> _Task material_:
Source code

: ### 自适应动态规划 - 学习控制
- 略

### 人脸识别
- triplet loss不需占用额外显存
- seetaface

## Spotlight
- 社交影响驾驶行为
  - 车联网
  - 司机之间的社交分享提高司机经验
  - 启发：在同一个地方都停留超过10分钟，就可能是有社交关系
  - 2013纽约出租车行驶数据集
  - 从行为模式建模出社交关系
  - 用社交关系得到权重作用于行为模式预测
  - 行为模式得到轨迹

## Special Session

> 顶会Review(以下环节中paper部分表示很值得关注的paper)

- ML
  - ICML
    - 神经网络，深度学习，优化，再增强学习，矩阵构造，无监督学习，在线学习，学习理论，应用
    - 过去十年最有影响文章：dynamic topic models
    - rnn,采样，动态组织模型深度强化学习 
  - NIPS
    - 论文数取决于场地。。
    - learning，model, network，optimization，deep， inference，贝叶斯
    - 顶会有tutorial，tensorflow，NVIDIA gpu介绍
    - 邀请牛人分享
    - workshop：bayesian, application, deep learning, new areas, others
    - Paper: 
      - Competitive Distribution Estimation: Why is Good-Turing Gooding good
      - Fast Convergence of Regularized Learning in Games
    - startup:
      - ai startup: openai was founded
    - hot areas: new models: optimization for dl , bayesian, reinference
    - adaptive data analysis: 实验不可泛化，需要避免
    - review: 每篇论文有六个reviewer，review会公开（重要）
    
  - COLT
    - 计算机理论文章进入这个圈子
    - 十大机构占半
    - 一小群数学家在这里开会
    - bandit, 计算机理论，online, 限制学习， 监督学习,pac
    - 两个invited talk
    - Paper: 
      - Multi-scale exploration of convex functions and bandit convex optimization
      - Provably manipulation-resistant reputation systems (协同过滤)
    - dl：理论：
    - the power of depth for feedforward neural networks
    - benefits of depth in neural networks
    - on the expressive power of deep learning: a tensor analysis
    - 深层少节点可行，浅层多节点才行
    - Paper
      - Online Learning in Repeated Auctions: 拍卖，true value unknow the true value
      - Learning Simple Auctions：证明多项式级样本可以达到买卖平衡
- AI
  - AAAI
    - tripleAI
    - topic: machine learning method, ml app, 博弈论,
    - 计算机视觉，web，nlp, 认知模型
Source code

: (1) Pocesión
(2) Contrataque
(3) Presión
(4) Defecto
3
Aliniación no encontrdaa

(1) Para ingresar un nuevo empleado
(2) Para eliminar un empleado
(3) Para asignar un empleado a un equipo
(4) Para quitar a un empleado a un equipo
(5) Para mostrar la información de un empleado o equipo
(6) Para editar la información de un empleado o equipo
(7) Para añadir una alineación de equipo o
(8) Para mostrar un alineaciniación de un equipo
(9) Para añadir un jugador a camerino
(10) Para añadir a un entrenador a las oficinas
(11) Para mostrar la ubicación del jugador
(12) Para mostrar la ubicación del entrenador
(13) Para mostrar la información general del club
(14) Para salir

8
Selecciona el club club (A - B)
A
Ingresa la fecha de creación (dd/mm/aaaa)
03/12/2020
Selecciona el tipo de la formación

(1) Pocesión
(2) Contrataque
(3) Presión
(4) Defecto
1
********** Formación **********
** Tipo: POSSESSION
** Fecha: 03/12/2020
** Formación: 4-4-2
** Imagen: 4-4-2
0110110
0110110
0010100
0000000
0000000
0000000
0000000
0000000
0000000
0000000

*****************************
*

> _Task_: Can you copy all of the lines above character for character, with nothing changed?

> _Expected answer_:
Source code

: ### 自适应动态规划 - 学习控制
- 略

### 人脸识别
- triplet loss不需占用额外显存
- seetaface

## Spotlight
- 社交影响驾驶行为
  - 车联网
  - 司机之间的社交分享提高司机经验
  - 启发：在同一个地方都停留超过10分钟，就可能是有社交关系
  - 2013纽约出租车行驶数据集
  - 从行为模式建模出社交关系
  - 用社交关系得到权重作用于行为模式预测
  - 行为模式得到轨迹

## Special Session

> 顶会Review(以下环节中paper部分表示很值得关注的paper)

- ML
  - ICML
    - 神经网络，深度学习，优化，再增强学习，矩阵构造，无监督学习，在线学习，学习理论，应用
    - 过去十年最有影响文章：dynamic topic models
    - rnn,采样，动态组织模型深度强化学习 
  - NIPS
    - 论文数取决于场地。。
    - learning，model, network，optimization，deep， inference，贝叶斯
    - 顶会有tutorial，tensorflow，NVIDIA gpu介绍
    - 邀请牛人分享
    - workshop：bayesian, application, deep learning, new areas, others
    - Paper: 
      - Competitive Distribution Estimation: Why is Good-Turing Gooding good
      - Fast Convergence of Regularized Learning in Games
    - startup:
      - ai startup: openai was founded
    - hot areas: new models: optimization for dl , bayesian, reinference
    - adaptive data analysis: 实验不可泛化，需要避免
    - review: 每篇论文有六个reviewer，review会公开（重要）
    
  - COLT
    - 计算机理论文章进入这个圈子
    - 十大机构占半
    - 一小群数学家在这里开会
    - bandit, 计算机理论，online, 限制学习， 监督学习,pac
    - 两个invited talk
    - Paper: 
      - Multi-scale exploration of convex functions and bandit convex optimization
      - Provably manipulation-resistant reputation systems (协同过滤)
    - dl：理论：
    - the power of depth for feedforward neural networks
    - benefits of depth in neural networks
    - on the expressive power of deep learning: a tensor analysis
    - 深层少节点可行，浅层多节点才行
    - Paper
      - Online Learning in Repeated Auctions: 拍卖，true value unknow the true value
      - Learning Simple Auctions：证明多项式级样本可以达到买卖平衡
- AI
  - AAAI
    - tripleAI
    - topic: machine learning method, ml app, 博弈论,
    - 计算机视觉，web，nlp, 认知模型
Source code

: (1) Pocesión
(2) Contrataque
(3) Presión
(4) Defecto
3
Aliniación no encontrdaa

(1) Para ingresar un nuevo empleado
(2) Para eliminar un empleado
(3) Para asignar un empleado a un equipo
(4) Para quitar a un empleado a un equipo
(5) Para mostrar la información de un empleado o equipo
(6) Para editar la información de un empleado o equipo
(7) Para añadir una alineación de equipo o
(8) Para mostrar un alineaciniación de un equipo
(9) Para añadir un jugador a camerino
(10) Para añadir a un entrenador a las oficinas
(11) Para mostrar la ubicación del jugador
(12) Para mostrar la ubicación del entrenador
(13) Para mostrar la información general del club
(14) Para salir

8
Selecciona el club club (A - B)
A
Ingresa la fecha de creación (dd/mm/aaaa)
03/12/2020
Selecciona el tipo de la formación

(1) Pocesión
(2) Contrataque
(3) Presión
(4) Defecto
1
********** Formación **********
** Tipo: POSSESSION
** Fecha: 03/12/2020
** Formación: 4-4-2
** Imagen: 4-4-2
0110110
0110110
0010100
0000000
0000000
0000000
0000000
0000000
0000000
0000000

*****************************
*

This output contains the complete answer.